This part is our social and environmental context, in order to help us better understand issues that might influence the design and use of our technologies.
On July 23th, we went to Tsinghua University with our questions and initial ideas to communicate with the members of Tsinghua team. They helped us solve the problems and taught us more about iGEM and genetic biology. Then we discussed the ideas and programs of the iGEM teams a few years ago. This communication helped us build up a clearer understanding of synthetic biology and iGEM.
BIT-China July 23th, 2016
In the middle of July, We visited the iGEM team of BIT-China. They showed us the programs they made in the past two years, shared with us the difficulties and challenges they met and the ways for them to solve the problems. They also guided us on the designing and making of wiki.

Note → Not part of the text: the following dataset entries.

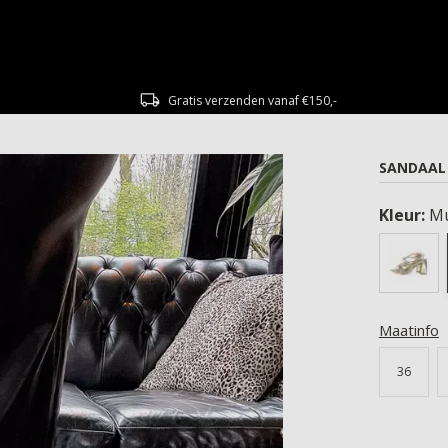
Gratis verzenden vanaf €150,-
SANDAAL 
Kleur:
Mu
Maatinfo
36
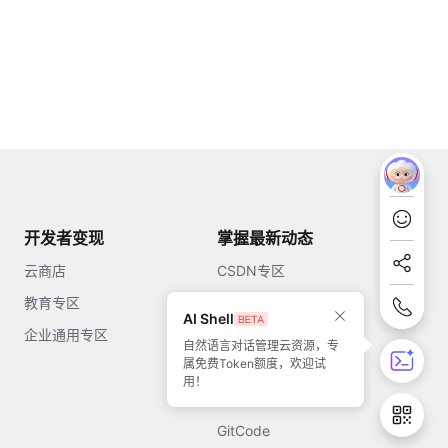
开发者变现
掌握最新动态
云商店
CSDN专区
教育专区
知乎
AI Shell
企业通用专区
开源中国
自然语言对话管理云资源，专
属免费Token额度，欢迎试
51CTO
用！
今日头条
GitCode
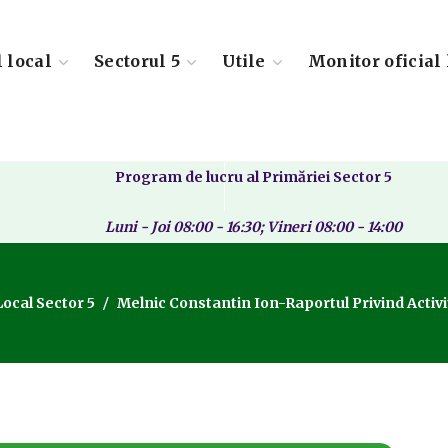
l local
Sectorul 5
Utile
Monitor oficial 
Program de lucru al Primăriei Sector 5
Luni - Joi 08:00 - 16:30; Vineri 08:00 - 14:00
Local Sector 5
Melnic Constantin Ion-Raportul Privind Activi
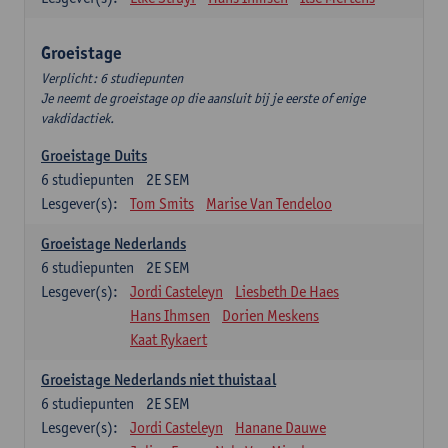
Groeistage
Verplicht: 6 studiepunten
Je neemt de groeistage op die aansluit bij je eerste of enige
vakdidactiek.
Groeistage Duits
6
studiepunten
2E SEM
Lesgever(s):
Tom Smits
Marise Van Tendeloo
Groeistage Nederlands
6
studiepunten
2E SEM
Lesgever(s):
Jordi Casteleyn
Liesbeth De Haes
Hans Ihmsen
Dorien Meskens
Kaat Rykaert
Groeistage Nederlands niet thuistaal
6
studiepunten
2E SEM
Lesgever(s):
Jordi Casteleyn
Hanane Dauwe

Through exchange with the seniors, we got a more profound understanding of genetic engineering, which helped us to form a more reasonable and practical project.
BNDS-China
On October 2nd,2016, some members of BNDS-China visited us to exchange their work with ours. Both of the teams presented their ideas, experiments, and results. Through this discussion, we got to know about their amazing idea and were enlightened by some of their suggestions. Meanwhile, we also gave them some advice and showed them some good aspects of our project. To communicate with the high-school team made us understand iGEM even more deeply, helped us to check our shortcomings and improve our results.
Experimental Help to BNDS-China
BNDS-China aims to soften the hard water. To achieve this goal, they decided to synthesize the E. coli backbone with ciaX that enable the bacteria to absorb Ca++. Same with us, they are a first-year high school team. Due to the limitation of their high school lab, we provided them with the access of our lab at Institution of Botany, Chinese Academy of Sciences. We did the PCR amplification of ciaX for them and provided the reagents needed for digestion and joining of DNA, including Phusion DNA polymerase, Taq DNA polymerase, PCR purification kit, gel purification kit, plasmid extraction kit, and restriction enzyme for Xba I, Xho I, EcorI and Pst I. We provided the relevant laboratory apparatus as well. In addition, we guided them through the usage of some of the reagents and instruments and sent them some pBS1c3 parts and pGEX-KG expression vectors for them to later clone the target gene to the expression vector and construct parts.